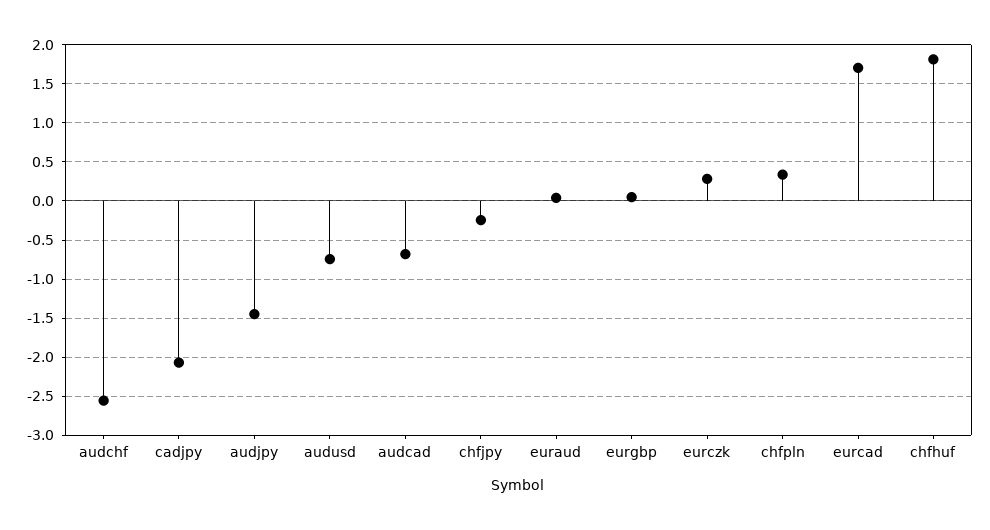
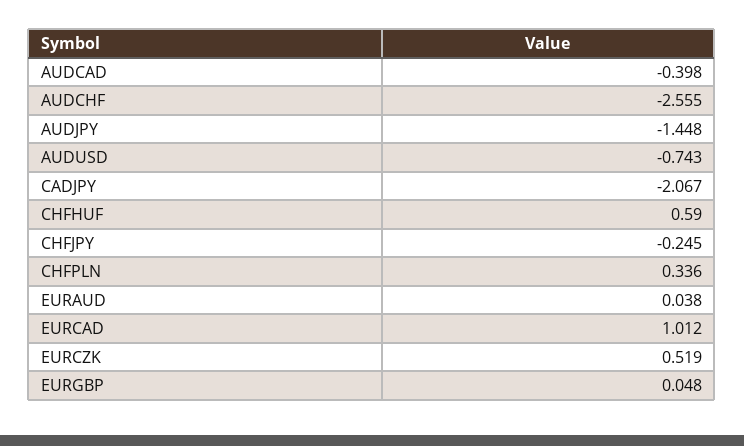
  {
    "audchf": -2.555,
    "cadjpy": -2.067,
    "audjpy": -1.448,
    "audusd": -0.743,
-   "audcad": -0.7,
+   "audcad": -0.398,
    "chfjpy": -0.245,
    "euraud": 0.038,
    "eurgbp": 0.048,
-   "eurczk": 0.3,
+   "eurczk": 0.519,
    "chfpln": 0.336,
-   "eurcad": 1.7,
+   "eurcad": 1.012,
-   "chfhuf": 1.8
+   "chfhuf": 0.59
  }

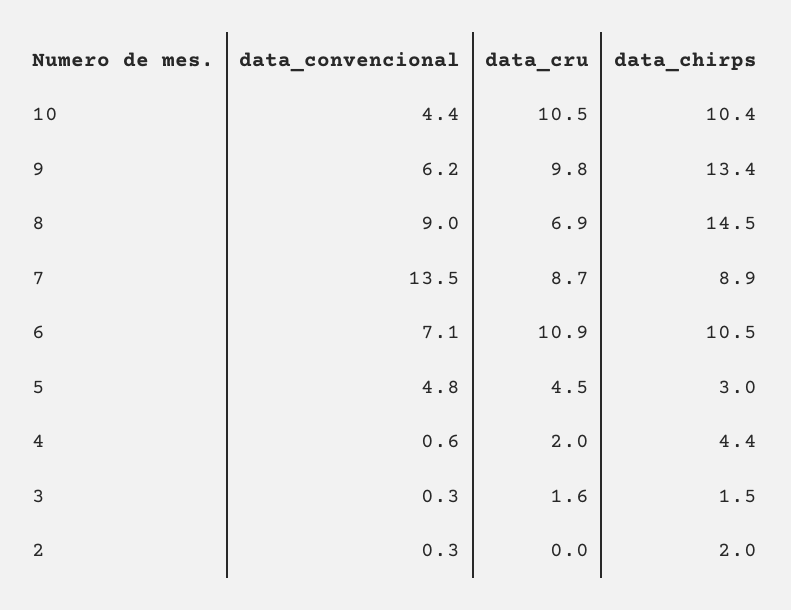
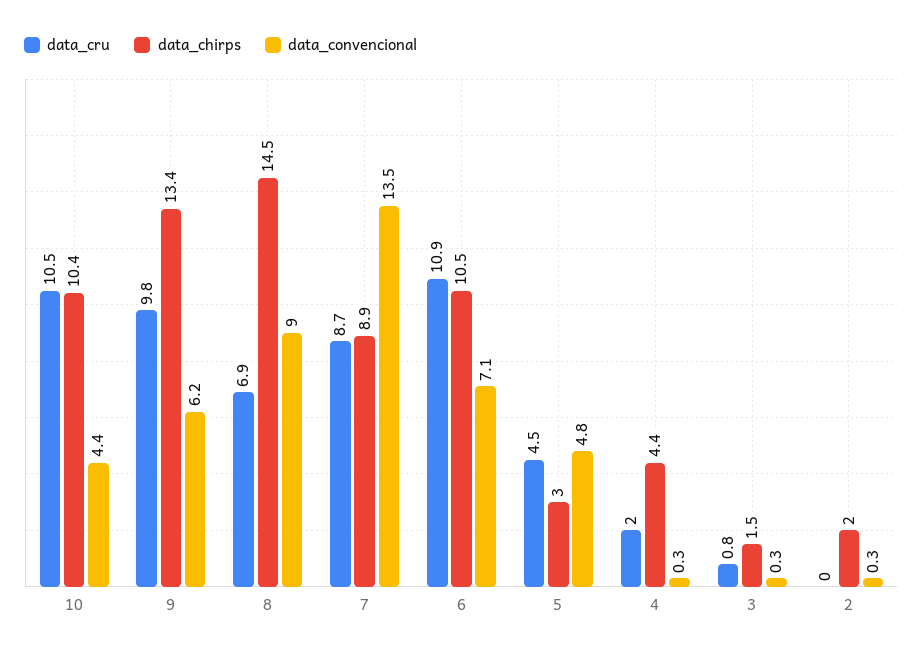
  {
    "data_convencional": {
      "10": 4.4,
      "9": 6.2,
      "8": 9,
      "7": 13.5,
      "6": 7.1,
      "5": 4.8,
-     "4": 0.6,
+     "4": 0.3,
      "3": 0.3,
      "2": 0.3
    },
    "data_cru": {
      "10": 10.5,
      "9": 9.8,
      "8": 6.9,
      "7": 8.7,
      "6": 10.9,
      "5": 4.5,
      "4": 2,
-     "3": 1.6,
+     "3": 0.8,
      "2": 0
    },
    "data_chirps": {
      "10": 10.4,
      "9": 13.4,
      "8": 14.5,
      "7": 8.9,
      "6": 10.5,
      "5": 3,
      "4": 4.4,
      "3": 1.5,
      "2": 2
    }
  }

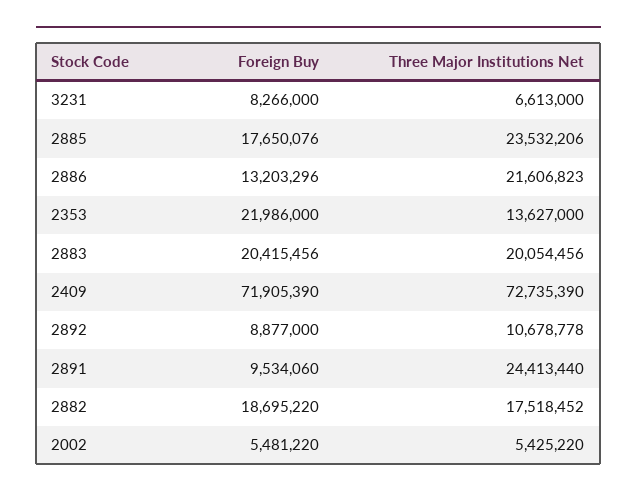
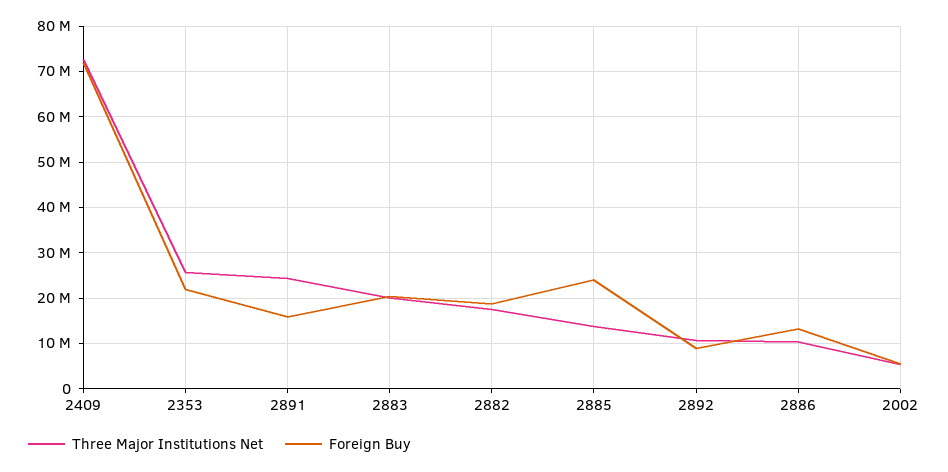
  {
    "Foreign Buy": {
-     "3231": 8266000,
-     "2885": 17650076,
+     "2885": 24000000,
      "2886": 13203296,
      "2353": 21986000,
      "2883": 20415456,
      "2409": 71905390,
      "2892": 8877000,
-     "2891": 9534060,
+     "2891": 16000000,
      "2882": 18695220,
      "2002": 5481220
    },
    "Three Major Institutions Net": {
-     "3231": 6613000,
-     "2885": 23532206,
+     "2885": 14000000,
-     "2886": 21606823,
+     "2886": 10000000,
-     "2353": 13627000,
+     "2353": 26000000,
      "2883": 20054456,
      "2409": 72735390,
      "2892": 10678778,
      "2891": 24413440,
      "2882": 17518452,
      "2002": 5425220
    }
  }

PROBLEM DETAILS: Although the records contain pictures, print only the rest, exactly as written.

RESPONSE FOR THIS EXERCISE:
  {
    "audchf": -2.555,
    "cadjpy": -2.067,
    "audjpy": -1.448,
    "audusd": -0.743,
-   "audcad": -0.7,
+   "audcad": -0.398,
    "chfjpy": -0.245,
    "euraud": 0.038,
    "eurgbp": 0.048,
-   "eurczk": 0.3,
+   "eurczk": 0.519,
    "chfpln": 0.336,
-   "eurcad": 1.7,
+   "eurcad": 1.012,
-   "chfhuf": 1.8
+   "chfhuf": 0.59
  }

  {
    "data_convencional": {
      "10": 4.4,
      "9": 6.2,
      "8": 9,
      "7": 13.5,
      "6": 7.1,
      "5": 4.8,
-     "4": 0.6,
+     "4": 0.3,
      "3": 0.3,
      "2": 0.3
    },
    "data_cru": {
      "10": 10.5,
      "9": 9.8,
      "8": 6.9,
      "7": 8.7,
      "6": 10.9,
      "5": 4.5,
      "4": 2,
-     "3": 1.6,
+     "3": 0.8,
      "2": 0
    },
    "data_chirps": {
      "10": 10.4,
      "9": 13.4,
      "8": 14.5,
      "7": 8.9,
      "6": 10.5,
      "5": 3,
      "4": 4.4,
      "3": 1.5,
      "2": 2
    }
  }

  {
    "Foreign Buy": {
-     "3231": 8266000,
-     "2885": 17650076,
+     "2885": 24000000,
      "2886": 13203296,
      "2353": 21986000,
      "2883": 20415456,
      "2409": 71905390,
      "2892": 8877000,
-     "2891": 9534060,
+     "2891": 16000000,
      "2882": 18695220,
      "2002": 5481220
    },
    "Three Major Institutions Net": {
-     "3231": 6613000,
-     "2885": 23532206,
+     "2885": 14000000,
-     "2886": 21606823,
+     "2886": 10000000,
-     "2353": 13627000,
+     "2353": 26000000,
      "2883": 20054456,
      "2409": 72735390,
      "2892": 10678778,
      "2891": 24413440,
      "2882": 17518452,
      "2002": 5425220
    }
  }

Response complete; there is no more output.